Companies should not only subsidise sport and exercise programmes but actively encourage employees to attend. Google has led the way with their focus on employee satisfaction and well-being. They believe that a varied work environment, with significant staff benefits, attracts and keeps the top talent. They provide on-site gyms and group exercise classes; all their workers have to do is throw on some trainers and head downstairs.
It doesn’t take much to change your company’s attitude to health and fitness. Managers need to be understanding and encouraging of people’s exercise programmes. Many employees report apprehension about exercising at lunch because people might notice they are late back to their desks. Workers are afraid to clock off at six for an exercise class in case they are viewed as lazy and uncommitted.

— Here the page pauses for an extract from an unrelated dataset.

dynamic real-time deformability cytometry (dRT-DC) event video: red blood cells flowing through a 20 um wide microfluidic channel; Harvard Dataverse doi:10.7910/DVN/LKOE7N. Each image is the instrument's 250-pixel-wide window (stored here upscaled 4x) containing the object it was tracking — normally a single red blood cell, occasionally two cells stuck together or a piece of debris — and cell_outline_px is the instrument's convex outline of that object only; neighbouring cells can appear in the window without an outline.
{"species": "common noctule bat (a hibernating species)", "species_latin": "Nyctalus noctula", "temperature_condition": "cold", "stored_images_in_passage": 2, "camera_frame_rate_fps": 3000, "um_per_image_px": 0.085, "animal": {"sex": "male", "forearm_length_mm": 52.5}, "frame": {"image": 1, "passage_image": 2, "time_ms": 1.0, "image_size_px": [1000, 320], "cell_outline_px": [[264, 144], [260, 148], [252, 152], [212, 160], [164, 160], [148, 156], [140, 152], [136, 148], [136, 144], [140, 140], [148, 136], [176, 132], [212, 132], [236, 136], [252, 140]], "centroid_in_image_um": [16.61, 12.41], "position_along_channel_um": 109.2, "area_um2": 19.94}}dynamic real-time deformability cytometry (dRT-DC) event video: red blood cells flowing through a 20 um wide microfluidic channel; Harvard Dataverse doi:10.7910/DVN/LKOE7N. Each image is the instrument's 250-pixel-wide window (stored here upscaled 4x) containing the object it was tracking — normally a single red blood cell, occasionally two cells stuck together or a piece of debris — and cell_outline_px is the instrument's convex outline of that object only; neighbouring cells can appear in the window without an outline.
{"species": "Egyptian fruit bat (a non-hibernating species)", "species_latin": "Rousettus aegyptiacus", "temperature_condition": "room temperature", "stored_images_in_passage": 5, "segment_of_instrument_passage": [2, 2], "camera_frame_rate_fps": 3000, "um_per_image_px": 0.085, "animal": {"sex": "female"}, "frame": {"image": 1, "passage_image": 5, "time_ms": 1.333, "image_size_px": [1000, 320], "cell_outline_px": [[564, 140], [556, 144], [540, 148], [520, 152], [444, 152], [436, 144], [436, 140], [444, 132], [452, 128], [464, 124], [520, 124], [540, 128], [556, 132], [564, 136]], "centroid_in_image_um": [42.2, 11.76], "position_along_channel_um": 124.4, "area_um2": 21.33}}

During an eight or nine hour working day, what difference do 15 minutes extra for lunch make? These additional 15 minutes is all it takes to make a 45-minute workout possible during the day. Consider granting a 9.30am start for those that clock into the company gym by 8.30am. Or for those that like to exercise after work, encourage them to arrive early, so they can fit their work-out in at the end of the day.
Nuffield Health is one of the largest providers of corporate fitness in the UK. They build onsite gyms as well as offering fitness packages. Even if you can’t provide an on-site gym, there are plenty of steps (physical and metaphorical) you can take. Outsource a pilates or yoga teacher who can set up classes in one of your boardrooms. Equipment for these classes is minimal, so easily stored. If you have a little room somewhere, be it in a corridor or spare room, consider installing an elliptical trainer or exercise bike.
Corporate fitness packages are a win-win for employees and employers; for health and productivity. Let these recent studies highlighting Britain’s stagnation and ill-health at work be a warning to all employers. It is time to prioritise the well-being of your workforce and to embrace a work-life balance.